Gender-based violence is about power and its misuse, and power imbalance. The internet gives the additional weapon of revenge porn, but the normality of what the internet is doing is the most insidious of all. With the online harms Bill we will have the opportunity, if we chose, to do something about it. Will we be focused enough to do things that will have an impact and will we be courageous enough to take the necessary step to redress the balance? The time bomb is not to just ticking; it has been ticking. It is enacting.

I have done an awful lot of work representing survivors of child abuse. I still represent men and women who were severely abused. Just one of the conclusions from the significant number who come to me is that men are more comfortable reporting childhood abuse when it is non-sexual but is violent. I have not had a single case where the violence against a girl was not sexual, and often very violent. The level of unreported cases is what really frightens me. I know from the work I did, and from the people who came up to me on doorsteps and in the street and reported things to me, how child abuse is phenomenally unreported.

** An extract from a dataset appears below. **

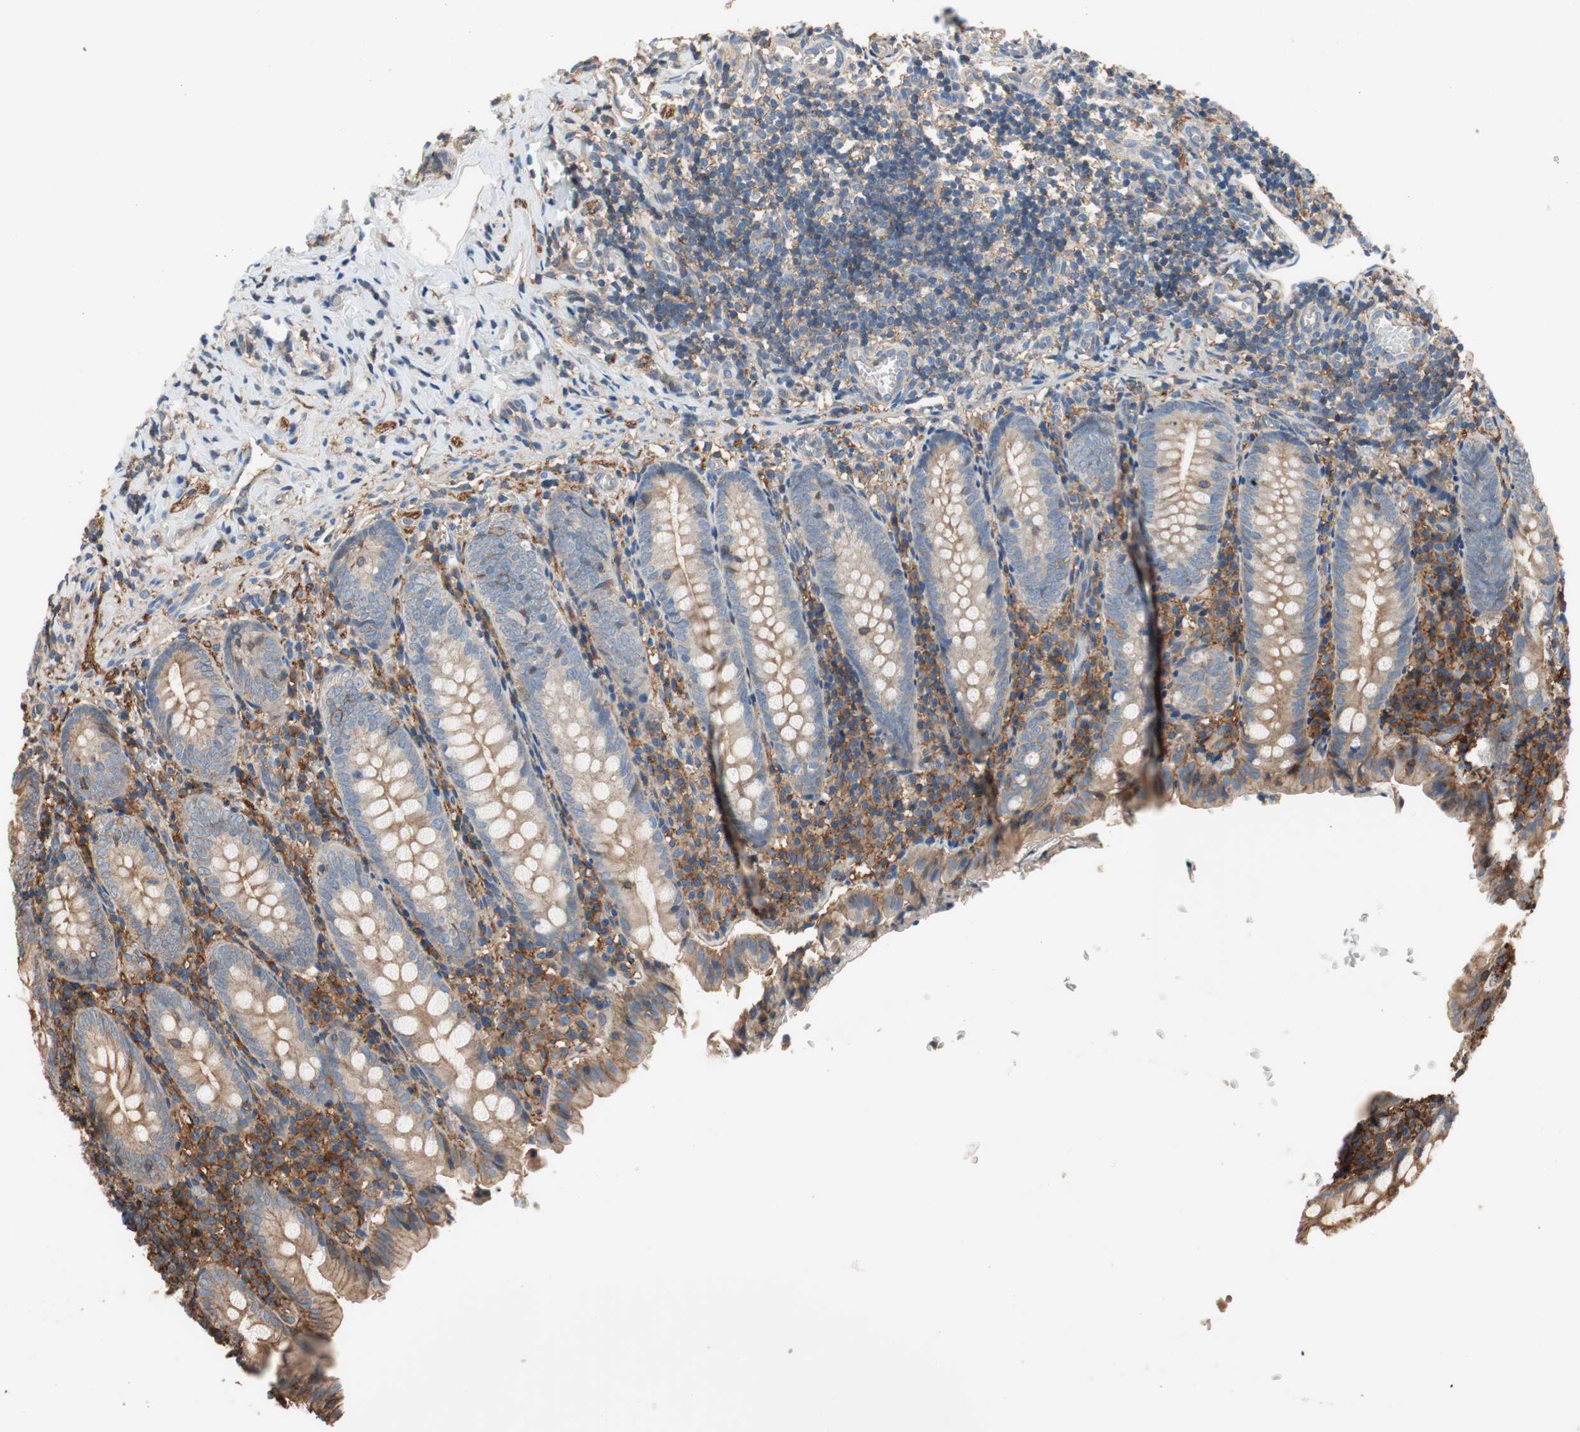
{"staining": {"intensity": "weak", "quantity": ">75%", "location": "cytoplasmic/membranous"}, "tissue": "appendix", "cell_type": "Glandular cells", "image_type": "normal", "snomed": [{"axis": "morphology", "description": "Normal tissue, NOS"}, {"axis": "topography", "description": "Appendix"}], "caption": "Immunohistochemistry (DAB (3,3'-diaminobenzidine)) staining of unremarkable human appendix reveals weak cytoplasmic/membranous protein expression in approximately >75% of glandular cells. Ihc stains the protein of interest in brown and the nuclei are stained blue.", "gene": "IL1RL1", "patient": {"sex": "female", "age": 10}}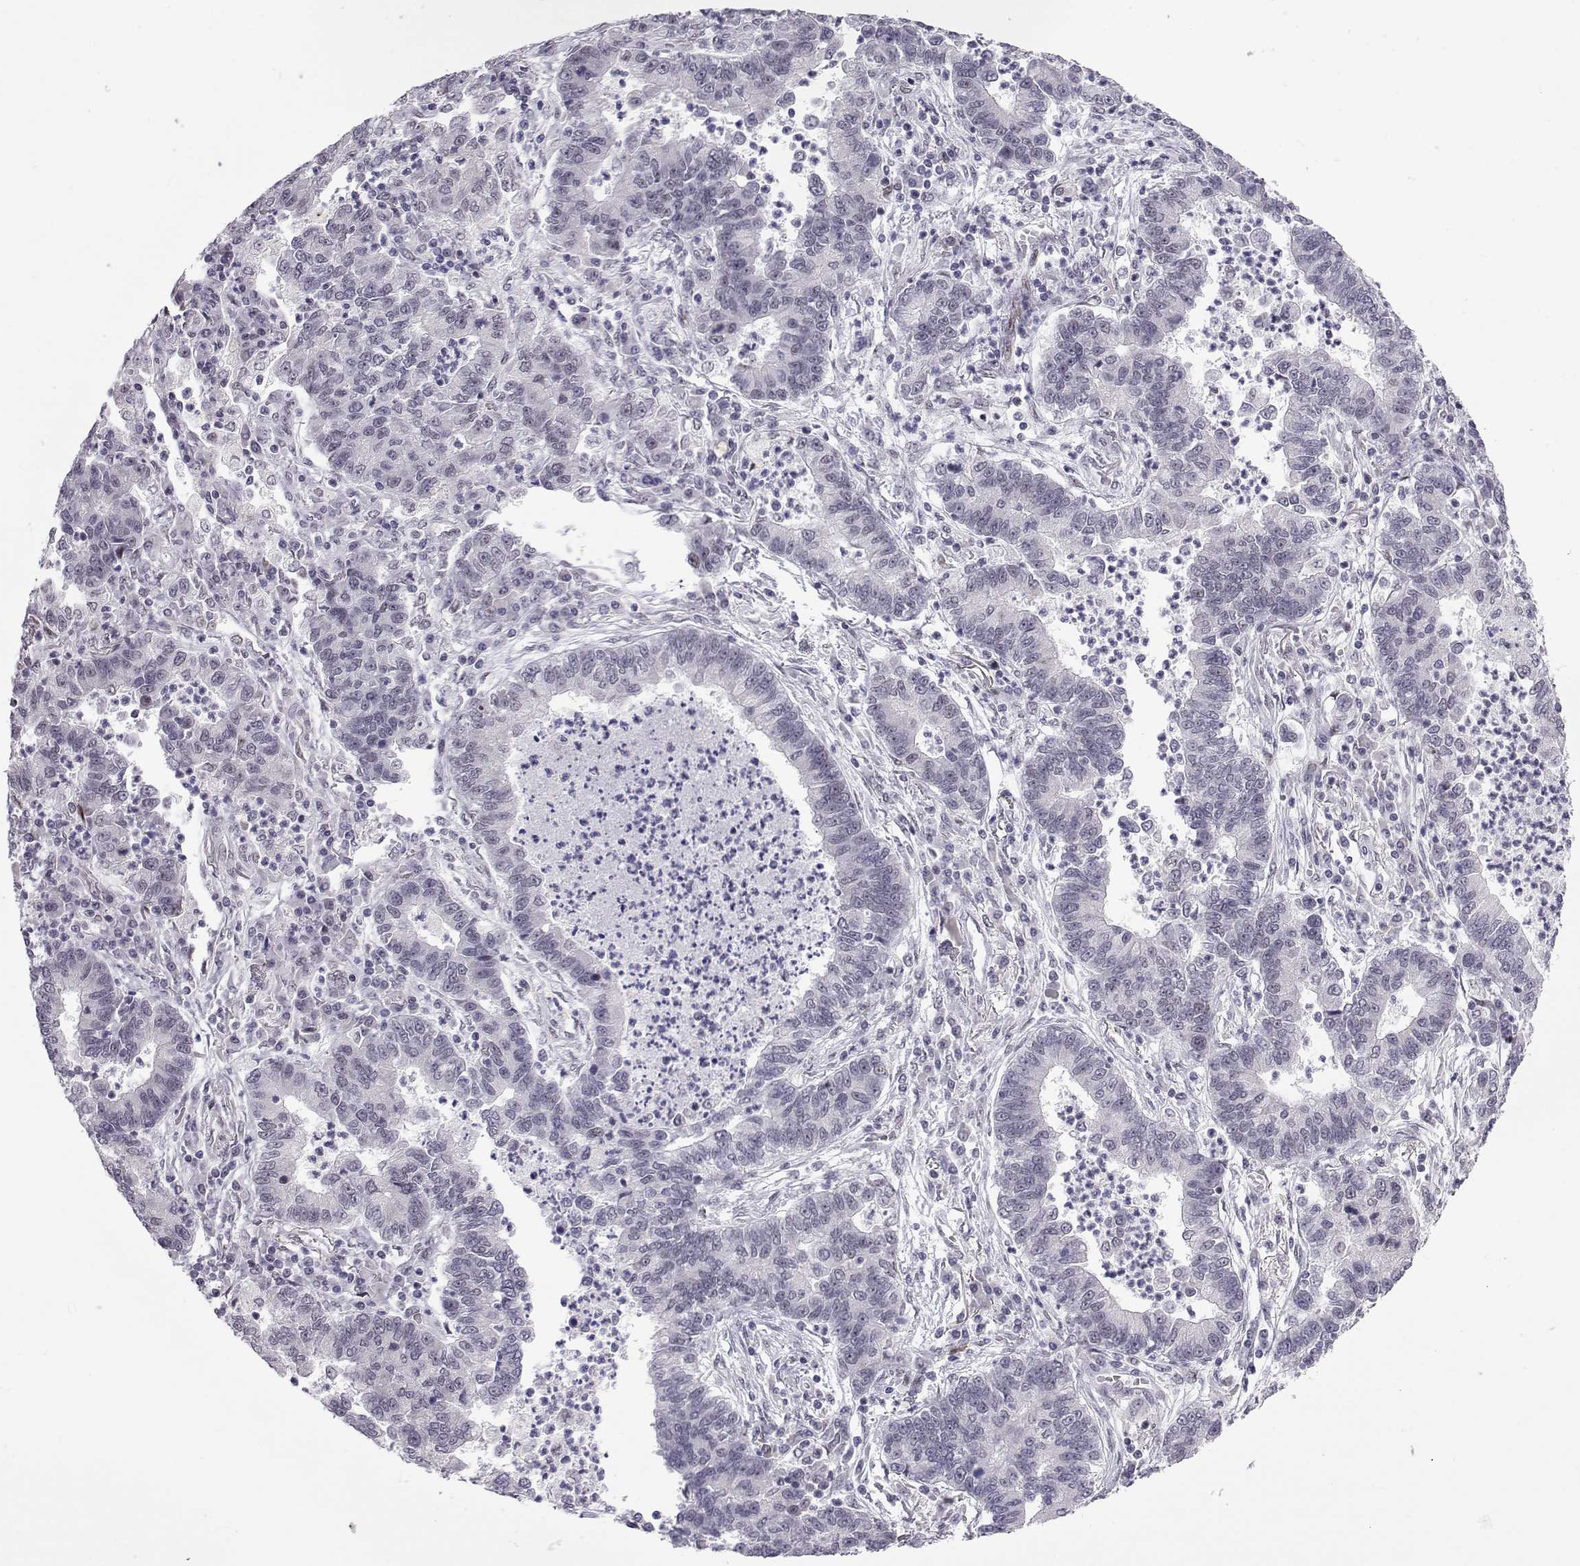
{"staining": {"intensity": "negative", "quantity": "none", "location": "none"}, "tissue": "lung cancer", "cell_type": "Tumor cells", "image_type": "cancer", "snomed": [{"axis": "morphology", "description": "Adenocarcinoma, NOS"}, {"axis": "topography", "description": "Lung"}], "caption": "Tumor cells are negative for protein expression in human lung cancer. Brightfield microscopy of IHC stained with DAB (brown) and hematoxylin (blue), captured at high magnification.", "gene": "SIX6", "patient": {"sex": "female", "age": 57}}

We have another problem. I also became frighteningly familiar with cases of sexual assaults on young women by their acquaintances. These cases were not being reported—not to the police, not to any authorities, not to family and often not even to partners. The assaults were discussed just within small, tight-knit groups of women. Hence I was able to find the frightening scale. The projections I got are extraordinary.

The world we live in has changed. The internet is a key part of that change but it is more than that, of course. We are not adjusting to it in our own place of work. When I spoke in the Commons about this sort of thing a significant number of men and women came forward with their experiences. Some had complained before and some had not. What was egregious was that, when people complained, the attitudes of the parties and the authorities were excruciating. There has been a slight shift but we have hardly moved on this. Let us get our own back yard in order and let us have courage when it comes to the online harms Bill.